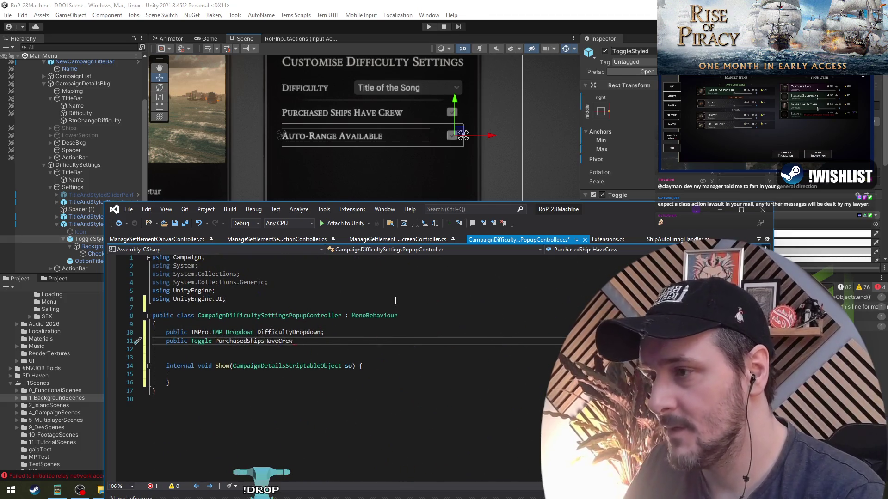
{"action": "key", "text": "End"}
{"action": "type", "text": ", AutoRangeAvailable;"}
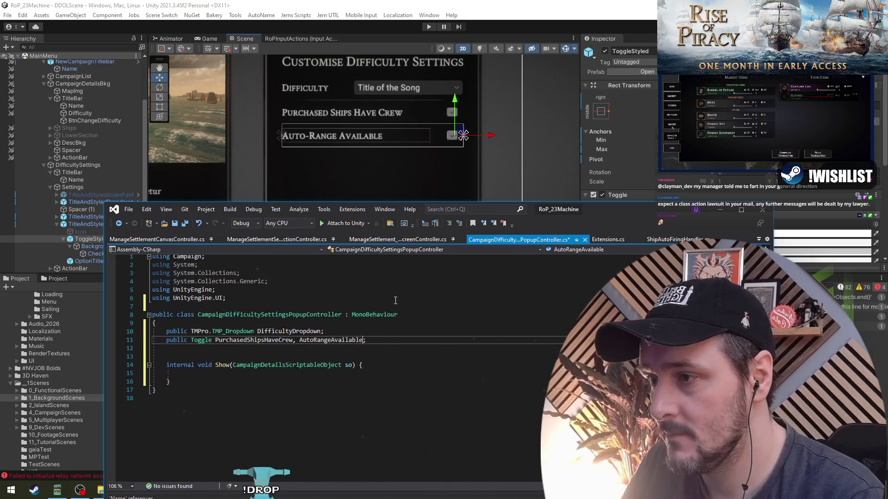
{"action": "key", "text": "Home"}
{"action": "key", "text": "Return"}
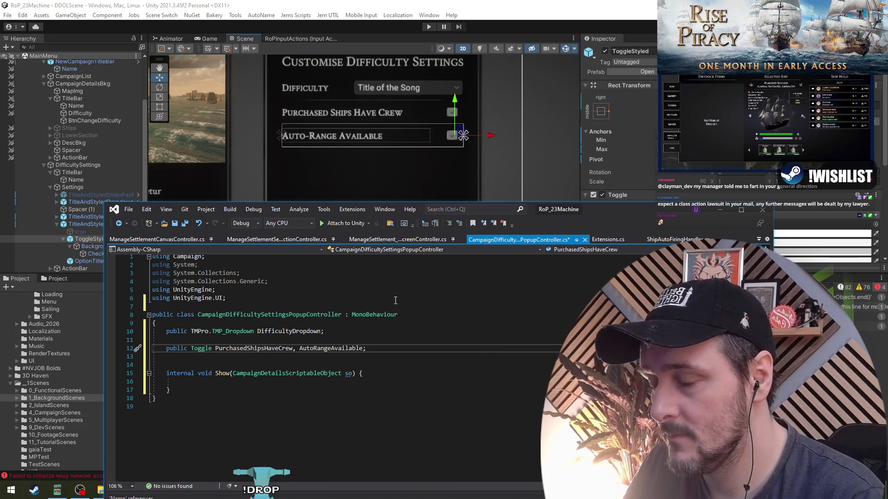
{"action": "key", "text": "ctrl+r"}
{"action": "key", "text": "ctrl+r"}
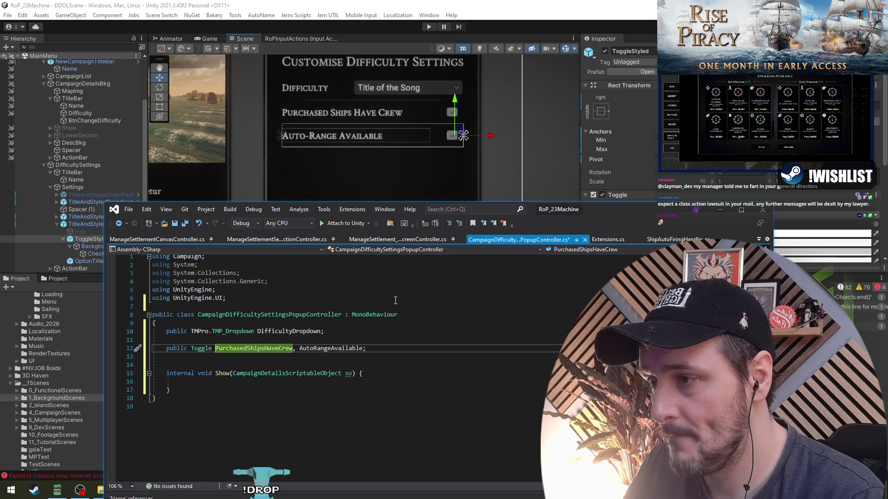
{"action": "key", "text": "Escape"}
{"action": "key", "text": "Delete"}
{"action": "key", "text": "alt+Up"}
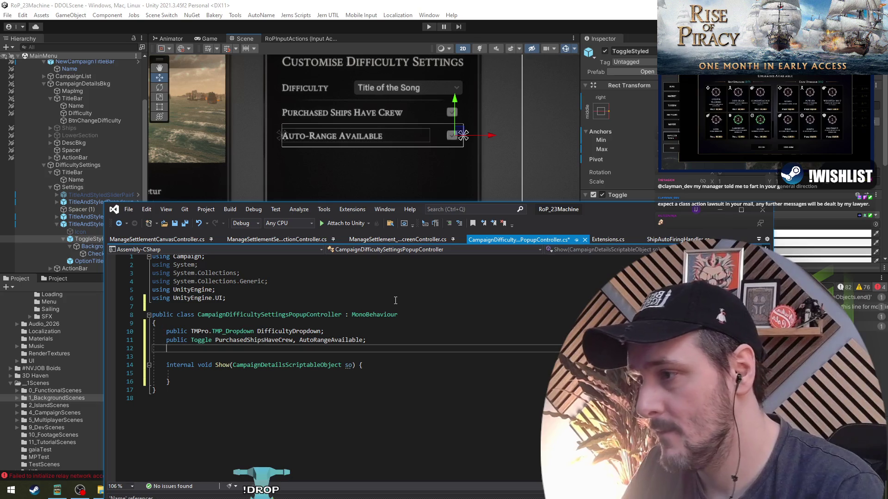
{"action": "key", "text": "Delete"}
{"action": "key", "text": "Down"}
{"action": "key", "text": "Down"}
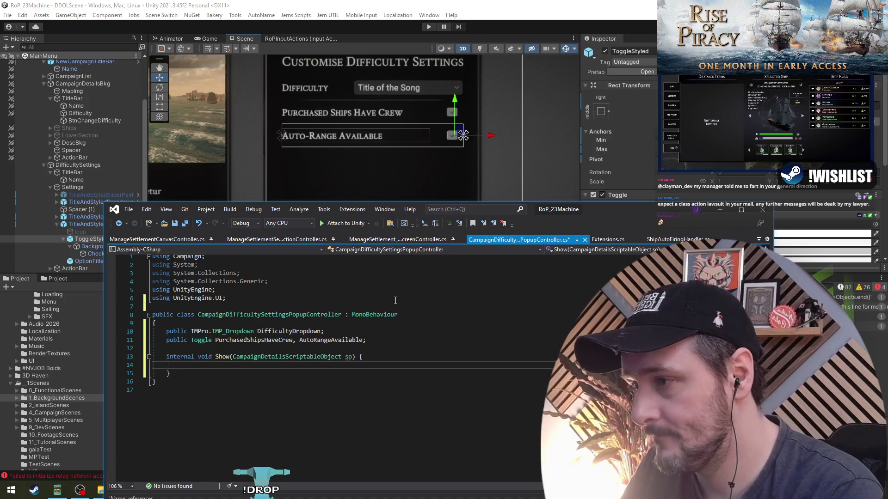
Add a DifficultyDropdown.ClearOptions() call in Show and make room above the method
{"action": "key", "text": "Down"}
{"action": "type", "text": "DiffDr.Cl();"}
{"action": "key", "text": "Up"}
{"action": "key", "text": "BackSpace"}
{"action": "key", "text": "ctrl+Return"}
{"action": "key", "text": "ctrl+Return"}
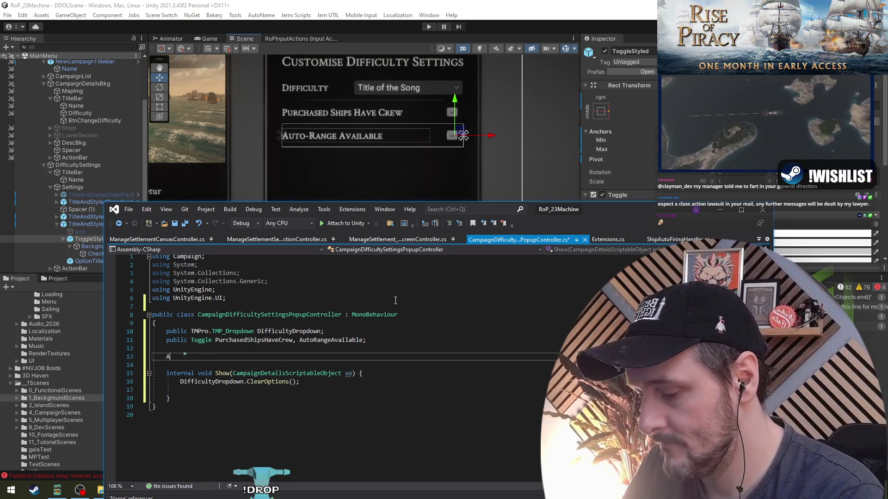
Declare a Difficulty[] AvailableDifficulties field, importing static GameSettingsManager for the Difficulty type
{"action": "type", "text": "AvailableDifficut"}
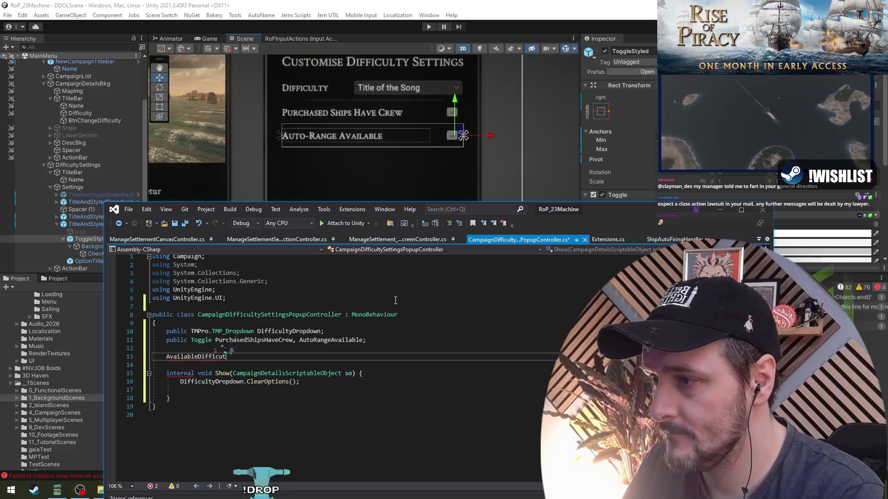
{"action": "type", "text": " {}"}
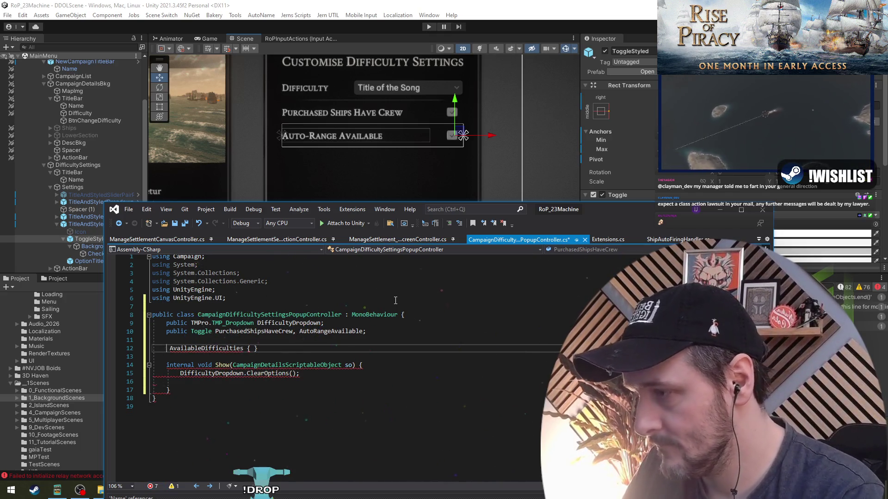
{"action": "type", "text": "Difficulty"}
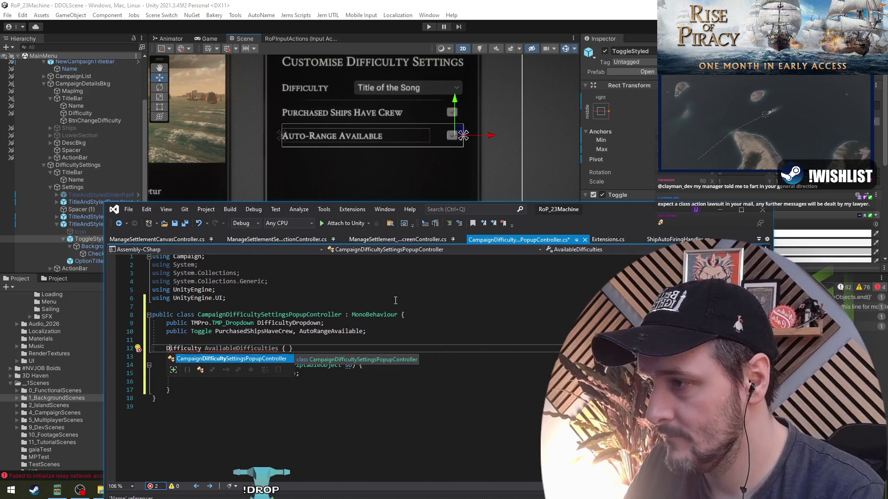
{"action": "key", "text": "shift+F10"}
{"action": "key", "text": "Return"}
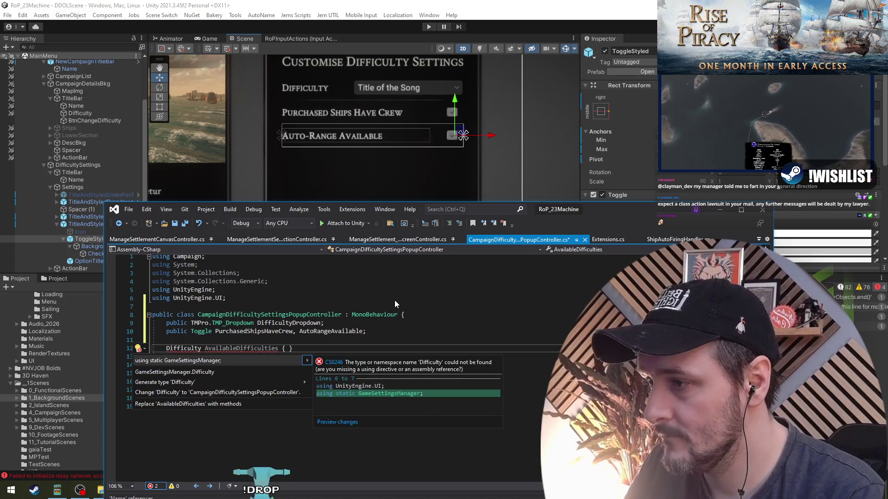
{"action": "key", "text": "Return"}
{"action": "key", "text": "ctrl+Right"}
{"action": "key", "text": "ctrl+Right"}
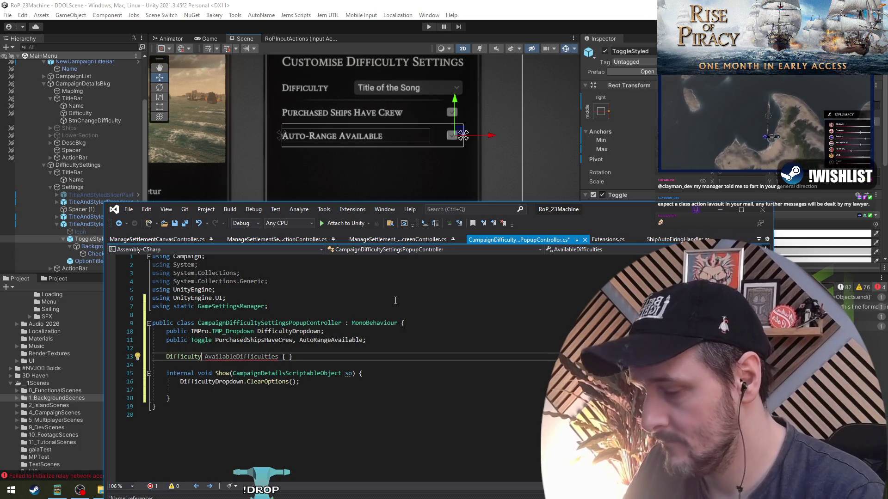
{"action": "key", "text": "ctrl+Left"}
{"action": "key", "text": "Left"}
{"action": "type", "text": "[]"}
Initialise AvailableDifficulties with an empty new[] array and maximise Visual Studio
{"action": "key", "text": "End"}
{"action": "key", "text": "Left"}
{"action": "key", "text": "Left"}
{"action": "key", "text": "Left"}
{"action": "type", "text": "= new"}
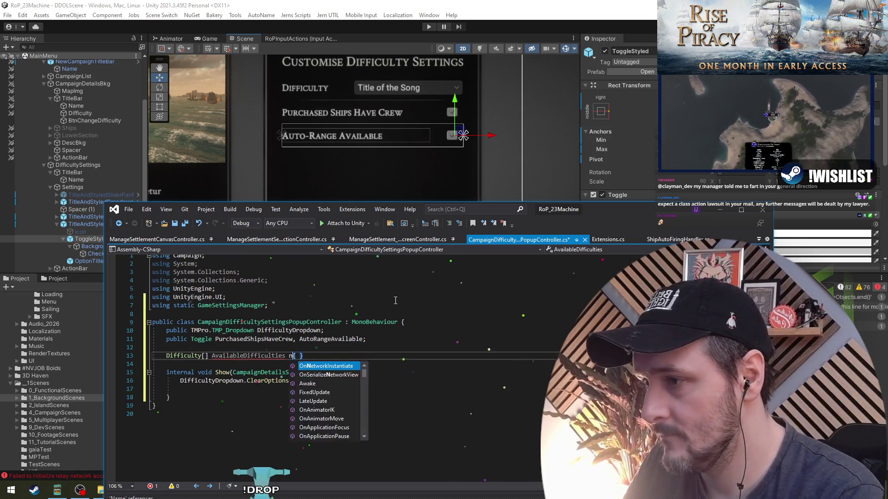
{"action": "type", "text": " [] "}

▶ **ABOUT THIS EXERCISE**
Counting only those lines of the data above where the word "AvailableDifficulties" appears, give the number and nothing more.

▶ **SOLUTION**
2